I decided to add this blog to share my stories of teaching middle school general music (and chorus) as a chance to connect with other music teachers going through similar successes and challenges.
So here it is - my first blog post (ever...actually)
Today’s general music class was great. We are smack in the middle of our modern band unit and all of the kids are playing keyboards and pianos. It’s loud. But, we have a routine of “Hands Up!” when I need to get their attention. It’s silly, but...so are 7th graders. Today they were playing the Rolling Stones tune “You Can’t Always Get What You Want.” I was surprised that 2 kids knew this song! The older I get the less the kids know about the Rolling Stones...or the Beatles...or even Elvis for crying out loud!
Anyway, they were nailing their 2 chords (C and F). I then gave them time and a chord chart to learn “Let it Be” on their own. The room was noisy, but I could clearly hear the chords they were supposed to play. After about 2 minutes, the volume in the room went up....and up. And this is the moment when I second guess myself and I'm unsure if I gave them too much time to learn on their own.
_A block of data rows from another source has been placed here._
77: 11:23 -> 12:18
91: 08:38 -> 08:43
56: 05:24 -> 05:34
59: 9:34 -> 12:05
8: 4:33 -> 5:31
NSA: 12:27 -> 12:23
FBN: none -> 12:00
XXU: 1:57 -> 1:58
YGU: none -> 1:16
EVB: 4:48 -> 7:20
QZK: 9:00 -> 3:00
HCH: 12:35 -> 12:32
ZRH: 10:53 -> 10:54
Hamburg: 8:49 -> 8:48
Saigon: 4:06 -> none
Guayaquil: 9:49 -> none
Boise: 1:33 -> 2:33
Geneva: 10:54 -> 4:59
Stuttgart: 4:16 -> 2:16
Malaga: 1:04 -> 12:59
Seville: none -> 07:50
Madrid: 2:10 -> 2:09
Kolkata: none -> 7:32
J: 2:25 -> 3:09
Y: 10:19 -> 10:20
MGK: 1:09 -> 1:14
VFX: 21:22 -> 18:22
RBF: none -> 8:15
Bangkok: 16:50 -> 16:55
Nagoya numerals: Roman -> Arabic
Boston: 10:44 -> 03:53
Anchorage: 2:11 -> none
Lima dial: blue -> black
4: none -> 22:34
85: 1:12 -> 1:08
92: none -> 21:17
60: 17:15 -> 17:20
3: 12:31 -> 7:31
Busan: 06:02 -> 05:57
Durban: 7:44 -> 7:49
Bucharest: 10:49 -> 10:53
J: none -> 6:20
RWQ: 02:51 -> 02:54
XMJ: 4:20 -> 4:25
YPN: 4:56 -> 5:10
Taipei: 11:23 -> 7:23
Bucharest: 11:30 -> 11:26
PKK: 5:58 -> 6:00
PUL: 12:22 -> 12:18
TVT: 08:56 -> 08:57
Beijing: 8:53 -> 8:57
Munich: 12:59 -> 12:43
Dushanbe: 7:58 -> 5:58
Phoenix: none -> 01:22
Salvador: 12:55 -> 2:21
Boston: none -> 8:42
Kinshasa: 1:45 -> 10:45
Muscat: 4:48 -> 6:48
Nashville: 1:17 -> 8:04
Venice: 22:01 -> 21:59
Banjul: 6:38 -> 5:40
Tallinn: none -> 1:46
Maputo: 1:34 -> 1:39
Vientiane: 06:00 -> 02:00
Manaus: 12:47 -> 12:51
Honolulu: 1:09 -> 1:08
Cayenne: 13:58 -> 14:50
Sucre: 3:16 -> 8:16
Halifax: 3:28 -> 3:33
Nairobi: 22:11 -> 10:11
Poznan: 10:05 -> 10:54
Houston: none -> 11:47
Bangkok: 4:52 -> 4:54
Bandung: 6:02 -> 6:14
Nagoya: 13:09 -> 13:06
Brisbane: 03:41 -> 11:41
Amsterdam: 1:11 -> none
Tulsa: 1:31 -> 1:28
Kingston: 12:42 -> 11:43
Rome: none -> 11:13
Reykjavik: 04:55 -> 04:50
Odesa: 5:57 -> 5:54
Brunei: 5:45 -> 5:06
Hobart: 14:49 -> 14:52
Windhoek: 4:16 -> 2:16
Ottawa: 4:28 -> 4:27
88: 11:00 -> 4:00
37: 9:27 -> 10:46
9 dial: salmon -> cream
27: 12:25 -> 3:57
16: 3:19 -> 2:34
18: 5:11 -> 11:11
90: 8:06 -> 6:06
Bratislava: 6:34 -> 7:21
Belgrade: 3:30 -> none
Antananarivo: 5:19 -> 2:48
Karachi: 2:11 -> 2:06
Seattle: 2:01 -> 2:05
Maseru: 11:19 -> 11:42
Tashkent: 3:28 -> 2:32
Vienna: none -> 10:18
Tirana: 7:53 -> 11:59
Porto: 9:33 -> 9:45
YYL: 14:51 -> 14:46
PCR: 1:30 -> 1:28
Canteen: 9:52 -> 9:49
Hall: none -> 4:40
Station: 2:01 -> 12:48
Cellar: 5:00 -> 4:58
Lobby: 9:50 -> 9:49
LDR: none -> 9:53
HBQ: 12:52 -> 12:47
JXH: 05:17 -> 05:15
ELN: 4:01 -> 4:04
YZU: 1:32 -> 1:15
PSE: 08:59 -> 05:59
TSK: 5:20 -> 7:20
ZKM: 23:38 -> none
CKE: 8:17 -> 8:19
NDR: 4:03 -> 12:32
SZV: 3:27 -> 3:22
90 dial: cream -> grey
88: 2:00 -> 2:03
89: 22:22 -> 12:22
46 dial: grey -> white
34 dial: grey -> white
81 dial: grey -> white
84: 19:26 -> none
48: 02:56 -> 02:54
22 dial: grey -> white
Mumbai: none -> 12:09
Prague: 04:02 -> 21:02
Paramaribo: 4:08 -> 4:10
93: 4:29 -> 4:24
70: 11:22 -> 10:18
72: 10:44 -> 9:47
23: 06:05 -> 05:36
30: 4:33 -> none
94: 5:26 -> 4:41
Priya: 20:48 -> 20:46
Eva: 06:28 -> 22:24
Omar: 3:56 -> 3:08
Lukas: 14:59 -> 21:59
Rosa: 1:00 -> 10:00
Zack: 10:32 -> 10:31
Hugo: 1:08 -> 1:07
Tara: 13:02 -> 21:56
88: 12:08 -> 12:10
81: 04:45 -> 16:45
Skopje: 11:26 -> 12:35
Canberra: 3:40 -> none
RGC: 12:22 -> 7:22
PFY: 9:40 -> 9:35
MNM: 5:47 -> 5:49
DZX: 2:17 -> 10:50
Are they actually practicing? Are they just making noise? Are they talking to their friends about some drama at lunch? I stuck with my intuition and let them play for another two minutes. Then, HANDS UP! All the kids had their hands in the air and were ready to play.
They were great - each chord was correct and in time. The noise is part of their process...part of exploration and engagement.
Sometimes, I just have to get out of my own way. Student centered learning only happens when I move over and let them have ownership of their experience in class. Let them learn. Let them figure it out on their own. Let them struggle. Let them ask for help. Let them be resourceful. I realize that I have to flip the script...my script, and realize that I am also learning - learning how to facilitate instead of directly explain or teach when I can take a step back and let them explore. This will give them the tools to become independent musicians.